TASK 1: Identify every line in the listing that contains the word "file".

SOURCE EXTRACT:
▽

Husbands, love your wives, even as Christ also loved the church, and gave himself for it; that he might sanctify and cleanse it with the washing of water by the word, that he might present it to himself a glorious church, not having spot, or wrinkle, or any such thing; but that it should be holy and without blemish. (Eph 5:25-27)
[T]he first clear parallel between Ezek. 16 and Eph. 5:25b-7 has to do with the detailed and overriding concern to set forth the beauty and purity of the bride. Ezekiel’s presentation has the function of setting the stage of the impact of v. 15, in which it is stated that Jerusalem ‘trusted in your beauty and played the harlot’. Her beauty, as expressed in the description of garments and ornaments, has been misused to advance her harlotries.
A second close affinity may be seen between Ezek. 16:9—‘then I bathed you with water and washed off your blood from you’—and Eph. 5:26—‘that he might sanctify her, having been cleansed her by the washing of water with the word’. Eph. 5:26 contained the first ινα clause that is dependent upon verse 25b—‘Christ loved the church and gave himself up for her’. Within the ινα clause is the participial phase: καθαρισας τω λουτρω του υδατος εν ρηματι, ‘having cleansed her by the washing of water with the word’. Leaving apart for the present the question of the function of εν ρηματι., Ezekiel provides a certain parallel to this participial phrase. In 16:8ff. Ezekiel portrays YHWH as passing by youthful Jerusalem a second time, finding her ‘at the age for love’ (עֵת דֹּדִים or ιδου καιρος σου). He plighted his troth to her and made a covenant with her (16:8). Simmerli states that there can be no doubt that the Hebrew וָאָבוֹא בִבְרִית אֹתָךְ indicates that a betrothal is intended. In conjunction with this betrothal and the covenant signifies it, Jerusalem becomes YHWH’s Ezek. 16:9, in this connection reads: ‘Then I bathed you with water’ (אֶרְחָצֵךְ בַּמַּיִם καλ ελουσα σε εν υδατι). In Ezekiel, as in Ephesians, the washing with water is directly related to the act of the husband’s purifying his bride.

△

TASK 2:
Answer these questions using the commentary on Ephesians 5 and Ezekiel 16:
(a) In which verse of Ezekiel 16 is Jerusalem said to have trusted in her beauty and played the harlot?
(b) According to the commentary, what did YHWH make with Jerusalem in Ezek. 16:8?
(c) How does the commentary translate the participial phrase within the ινα clause of Eph. 5:26?

TASK INPUT:

▽

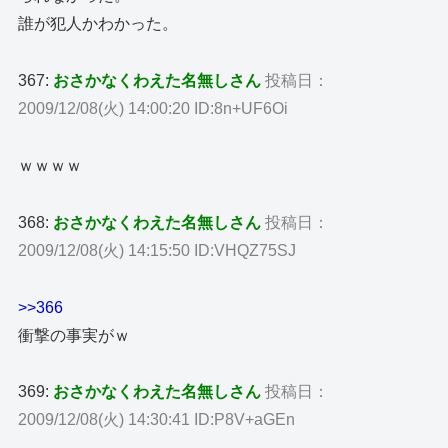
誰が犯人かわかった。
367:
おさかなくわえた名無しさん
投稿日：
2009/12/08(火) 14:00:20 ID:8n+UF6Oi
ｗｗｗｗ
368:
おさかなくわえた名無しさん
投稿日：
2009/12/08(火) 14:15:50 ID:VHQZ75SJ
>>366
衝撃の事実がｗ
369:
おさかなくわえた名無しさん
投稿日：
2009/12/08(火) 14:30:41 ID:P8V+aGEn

△
▽

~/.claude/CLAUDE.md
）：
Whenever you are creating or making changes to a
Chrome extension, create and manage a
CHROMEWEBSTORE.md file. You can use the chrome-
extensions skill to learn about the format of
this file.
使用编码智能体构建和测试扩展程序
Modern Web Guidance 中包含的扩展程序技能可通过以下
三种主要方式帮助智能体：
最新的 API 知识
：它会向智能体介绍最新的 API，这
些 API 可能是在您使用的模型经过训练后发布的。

△
▽

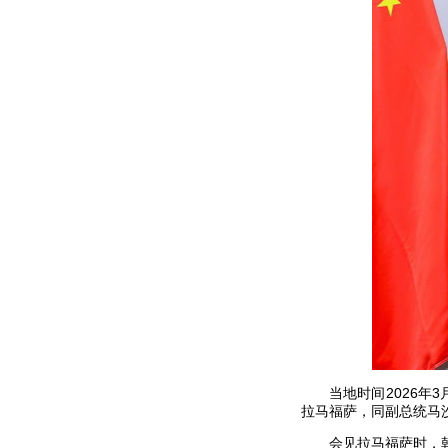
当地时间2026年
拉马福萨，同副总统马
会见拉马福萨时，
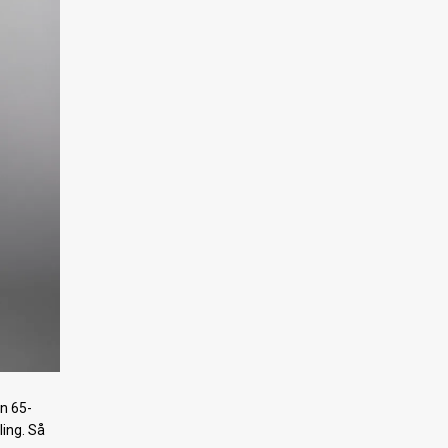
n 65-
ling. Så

△

ANSWER BOX 1:
CHROMEWEBSTORE.md file. You can use the chrome-
this file.

ANSWER BOX 2:
(a) Verse 15.
(b) A covenant.
(c) "having cleansed her by the washing of water with the word"